Last year, Malaysia’s average GNI per capita stood at US$9,660, just short of US$2,576 of the defined threshold level.

“The previous government promised to achieve a high income economy by 2020 but we haven’t got there yet. I think 2020 is too short a time frame now. The previous government had failed to get us to where we should be on the way to 2020.

“If we continue to reform, there is some potential. It is a question of income and not the pricing of the properties. If you look at everybody’s take-home (pay), at the end of the day after taking care of the basics, there is not much left,” Tong told NST Property.

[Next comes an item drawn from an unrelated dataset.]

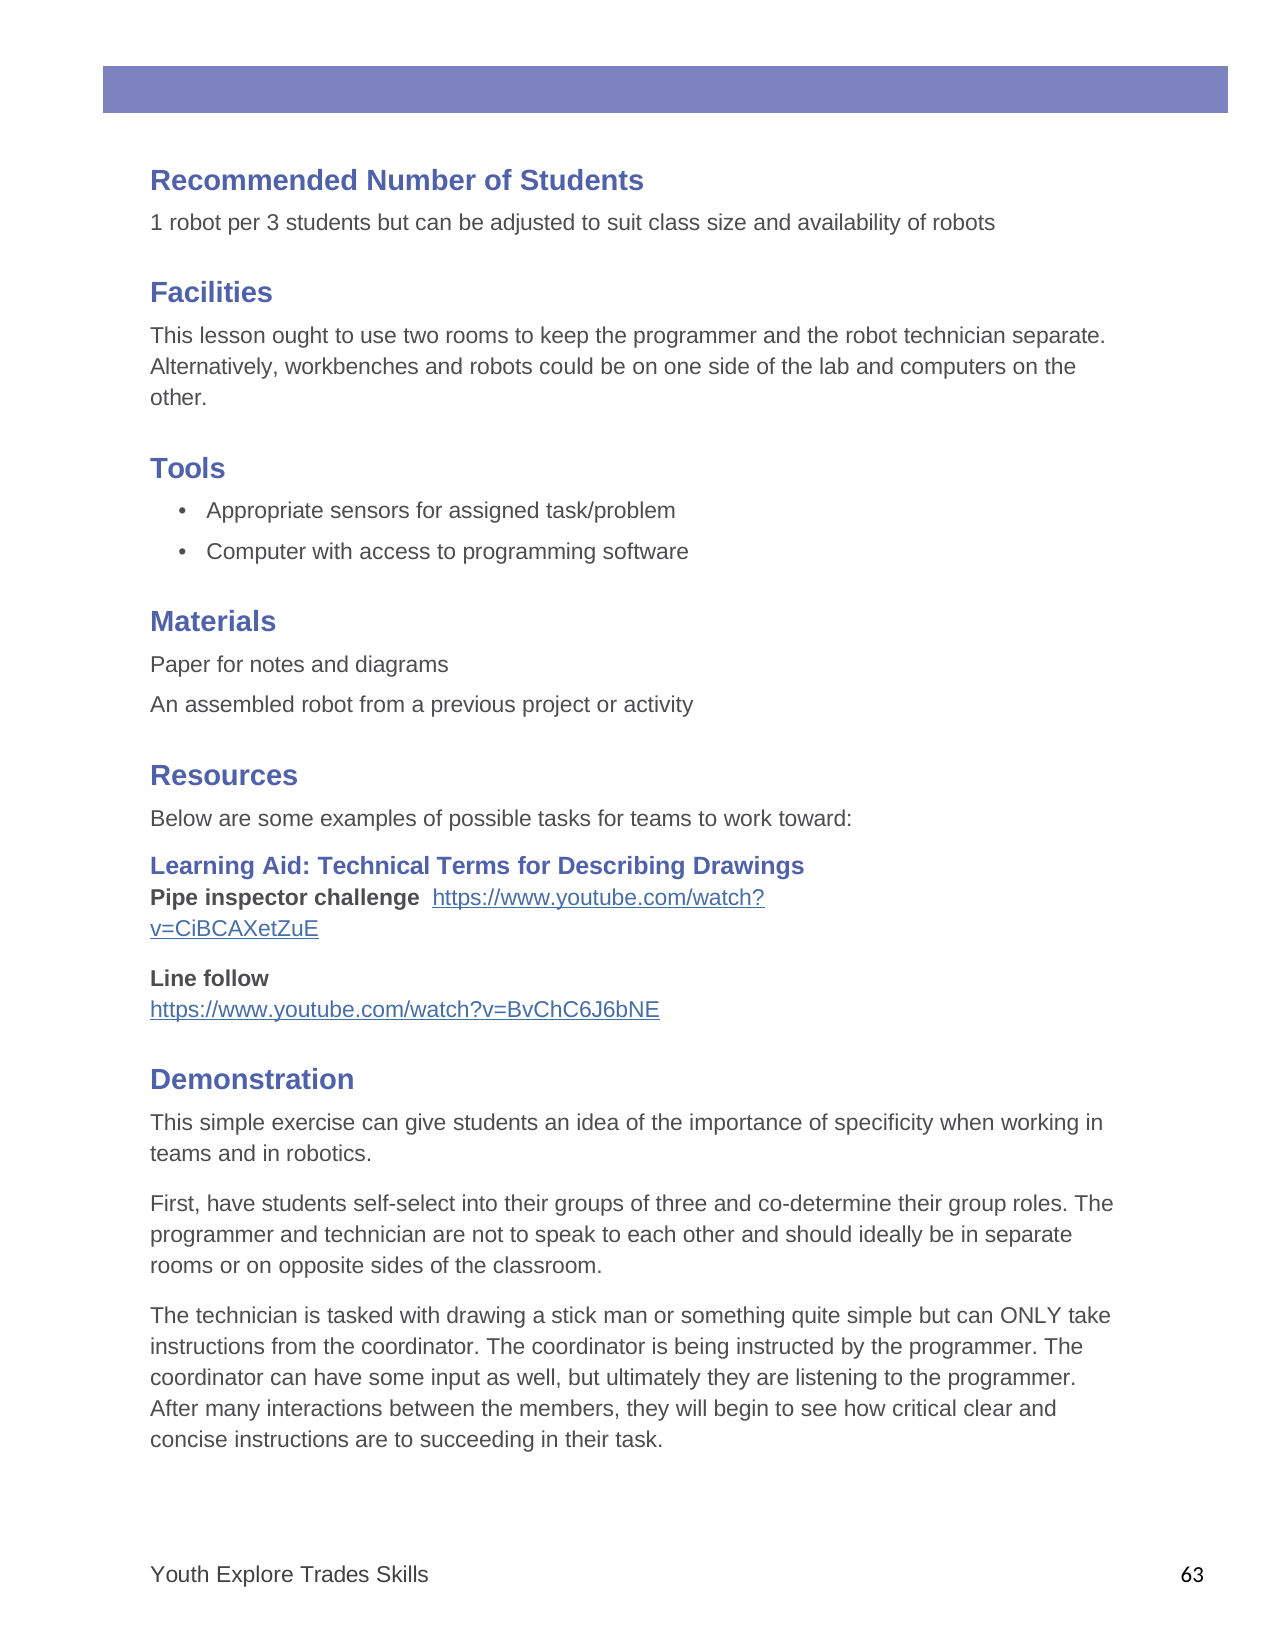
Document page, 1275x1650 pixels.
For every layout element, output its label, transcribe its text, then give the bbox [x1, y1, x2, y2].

Statistics Department data showed that Malaysian workers received average salary of only 35 per cent of the gross domestic product (GDP) in 2016. This included wages, bonuses and other income. Workers in China, Singapore and the United States enjoyed a higher share of

57, 42 and 43 per cent, respectively.

Singapore achieved its high-income status in 1987.

Tong, who is also Bukit Kiara Properties group managing director, said housing affordability issues in Malaysia are not about product pricing, but more about the income level of the people.

“The overall market is soft basically because incomes are not high enough. We have that vision of a high-income nation but we just haven’t executed it. There are many issues but these are a legacy from many years of the property industry being somewhat dysfunctional.

“In the current market where there are many affordably-priced properties and you still see slow take-ups, that’s got to do with the economy,” he said.

Meanwhile, Rehda patron and immediate past-president Datuk Ng Seing Liong said banks should not only depend house buyers’ payslip when approving a loan as their potential clients may have other income.

“If banks just look at their salary, then getting a loan to be approved with a 90 per cent margin is out of the question as their income level has either maintained or increased by only a small percentage in the last few years, while cost of living has gone up.

“A lot of people these days are doing second or third jobs, so they have more income to support their family. Banks should look at that when approving loan margin,” said Ng.